Le dollar vaudra toujours plus que l’euro

Prenez un billet de un dollar et un billet de cinq euros. Comparez-les.

 

Versant monnaie européenne : un arc de triomphe antique et un aqueduc, le drapeau européen, le sigle de la banque centrale et un numéro. Pas de portrait ni de visage, ni de date, ni de lieu, ni de devise. «  Visuel d’ordinateur, pictogramme passe-partout, marketing et design auxquels personne ne peut s’identifier » écrit Régis Debray[1].

Versant outre-Atlantique, le dollar, soit la symbolique de deux siècles d’histoire : Georges Washington en portrait, aigle, pyramide, « In God We Trust », devise latine, treize colonies fondatrices, puissance de l’État… Densité du billet vert face à notre billet de Monopoly qui ne raconte rien et symbolise si peu. Malgré les variations du taux de change, un dollar sera toujours plus puissant qu’un euro. Se limiter à l’économie du grand marché sans âme explique, pour une part, la désaffection de tant de peuples à l’égard du projet européen. Une grande surface, aussi vaste soit-elle, peine à enflammer les cœurs et à peser dans la géopolitique. Les USA possèdent toutes les suprématies, économique, financière, technologique, culturelle, juridique et symbolique. Un simple coup d’œil comparatif sur deux petits bouts de papier nous le rappelle cruellement.
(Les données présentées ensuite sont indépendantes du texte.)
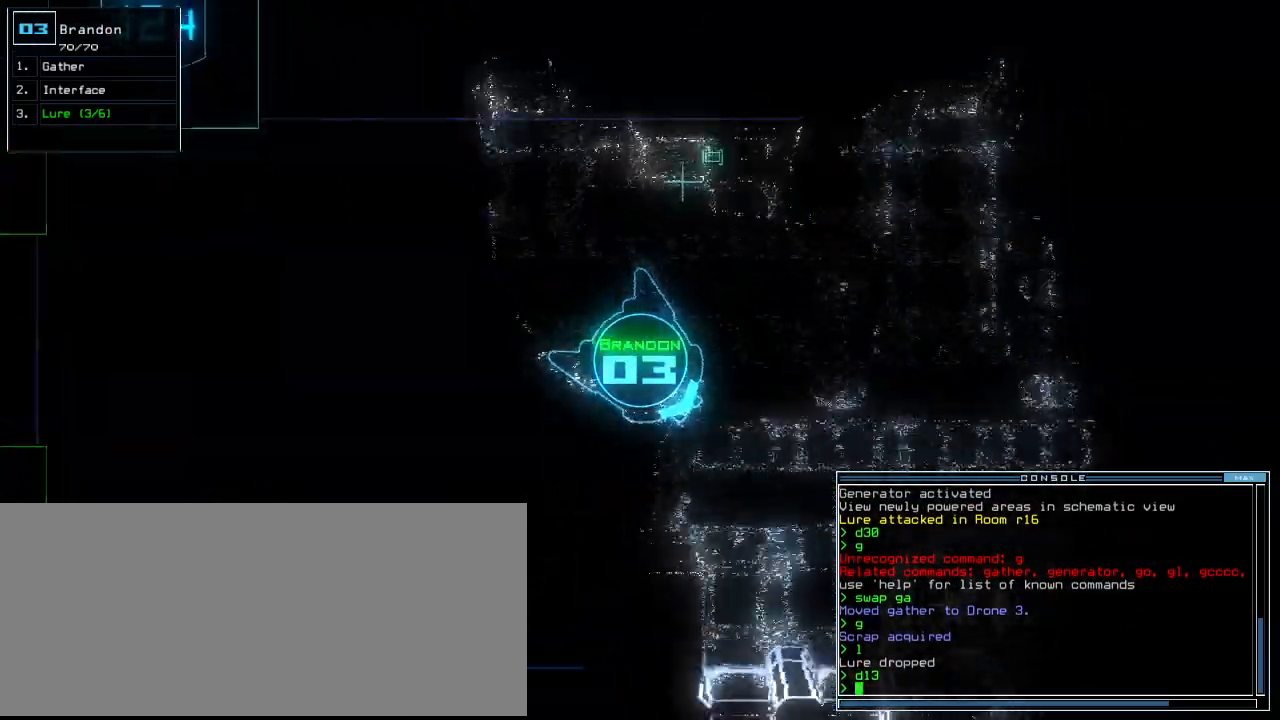
{"keys": ["up"], "events": [[320, "left", "down"], [480, "left", "up"]]}
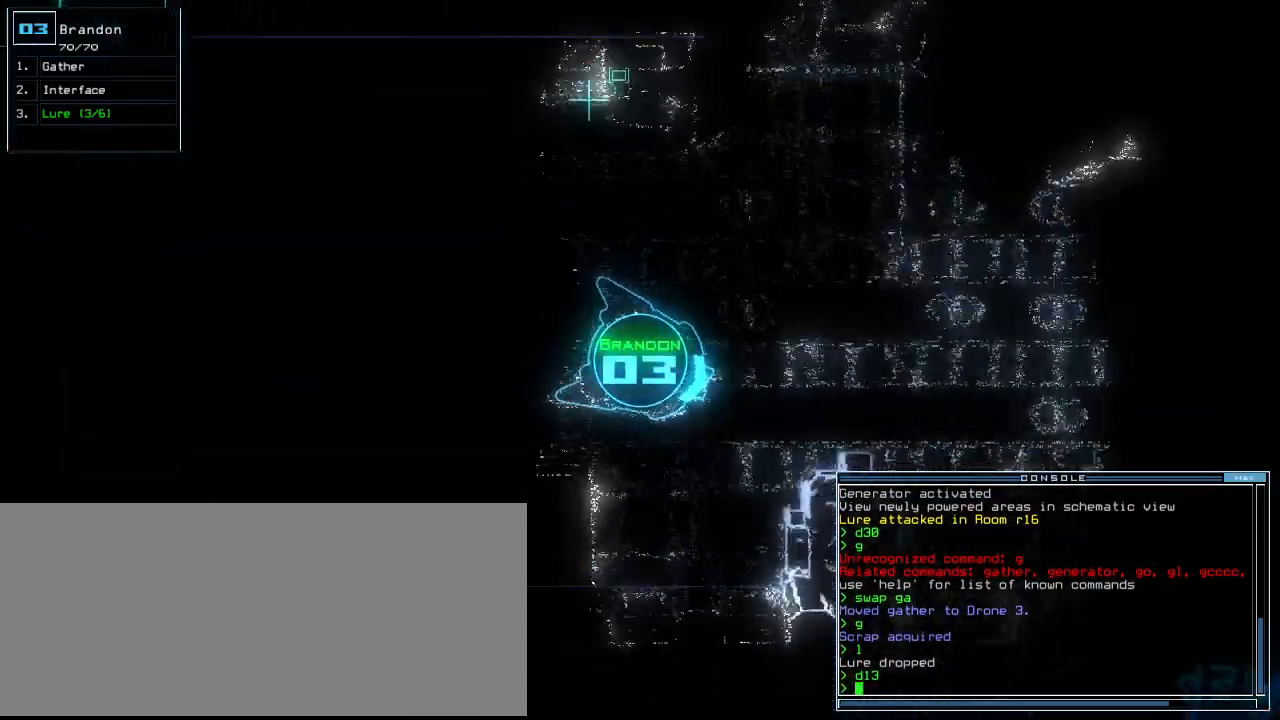
{"keys": ["up"], "events": [[180, "left", "down"], [440, "left", "up"]]}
Et ce, même si la Cour d’appel de Californie vient de rejeter la demande de droits d’auteur au profit du singe macaque Naruto par une association de protection des animaux. Naruto, qui vit dans une réserve animalière en Indonésie, avait en effet subtilisé l’appareil photo d’un reporter et s’était pris en selfie sur fond de jungle. Et il s’est tout naturellement retrouvé à la une des réseaux sociaux, et dans le livre du photographe consacré aux grands singes. D’où la demande de copyright puisque l’auteur du cliché était bien Naruto lui-même et non le photoreporter. La Cour a estimé que seuls des humains avaient la capacité de porter plainte et que, dans ce cas précis, la photo n’appartenait à personne. Victoire donc de l’humain. Narcisse ne vit que chez nos semblables. Être attaqué en justice par un singe se termine, pour le moment, bien pour l’humain.

Pourtant, raconte Vinciane Despret, un jugement de 1713 au Brésil, a condamné les moines d’un monastère à offrir chaque année un tas de bois aux termites qui rongeaient les fondations de leur établissement, car elles sont aussi des créatures de Dieu et elles ont donc le droit de se nourrir. Face à la plainte des moines suite à l’effondrement d’une partie du monastère, l’avocat des termites plaida le droit de s’alimenter et la négligence des moines. Convaincus par les arguments, les juges ordonnèrent quand même aux termites de quitter l’établissement et de se limiter aux stères de bois livrés par le personnel ecclésiastique.

Ces deux regards, portés au billet et à l’animal, pourraient traduire le caractère profondément symbolique de l’humain. Nous ne nous contentons pas de ce qui est. Nous avons l’irrépressible besoin de nous construire, par les valeurs, le rêve et l’imagination, au-delà de notre finitude tragique. En nous transcendant collectivement comme le suggère le dollar par sa profusion de symboles. En projetant individuellement notre humanité au-delà de l’espèce humaine. Comme le selfie de Naruto.

À défaut, nos existences en deviendraient comme rétrécies, arides et appauvries.